Your first conversion

Sox infers format from file extension. Converting is often just:

sox test.wav test.mp3
sox test.wav test.flac
sox test.wav test.ogg

Use soxi to verify the output matches your expectations.

The null output -n discards the result entirely — useful for checking that sox can read a file without writing anything:

sox test.wav -n

The anatomy of a sox command

Every sox command follows this structure:

sox  [global opts]  [input opts]  infile(s)  [output opts]  outfile  [effects...]
     ────────────   ──────────────────────   ────────────────────    ──────────
     globals        input                    output                  effects
  • globals — options affecting the whole run (-V, --buffer, …)
  • input — format options for the input(s), placed immediately before the filename
  • output — the output file, with its own optional format options before it
  • effects — the effects chain, applied left to right

The -v flag from chapter 1 lives in the input section: it scales the input amplitude as the file is read, before any effects run. The vol effect (chapter 3) does the same arithmetic but in the effects chain. These two commands produce identical output:

sox -v 0.5 test.wav out.wav   # scale at input
sox test.wav out.wav vol 0.5  # scale in effects chain

-v is input-only — sox will reject it as an output flag. To scale the output, use vol or gain in the effects chain.

play and rec are just sox with one section missing. play has no output section (the speaker is implicit). rec has no input section (the microphone is implicit).
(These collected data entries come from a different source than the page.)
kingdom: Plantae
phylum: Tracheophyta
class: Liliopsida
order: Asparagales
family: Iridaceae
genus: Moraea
Any effect chain you’d write after the output filename in sox comes directly after the input in play:

sox  test.wav out.wav highpass 300 norm -3
play test.wav            highpass 300 norm -3

Format flags are positional

A format flag describes the next filename in the command — input or output, depending on where you place it:

sox -r 8000 test.wav out.wav   # override input's declared rate; output inherits 8000 Hz
sox test.wav -r 8000 out.wav   # resample output to 8000 Hz; input rate unchanged
sox -r 16000 test.wav -r 8000 out.wav  # both specified explicitly

All three are valid and mean different things. Placing a flag in the wrong section will silently produce a different result than you intended, which is the most common source of bugs in sox commands. Format options are covered fully in chapter 5.

Effects come last

Effects go after the output filename. This surprises most people once and never again:

sox test.wav out.wav trim 5 10 reverse
#                    ───────────────── effects
play out.wav

Multiple effects are applied left to right: first trim, then reverse on the trimmed result.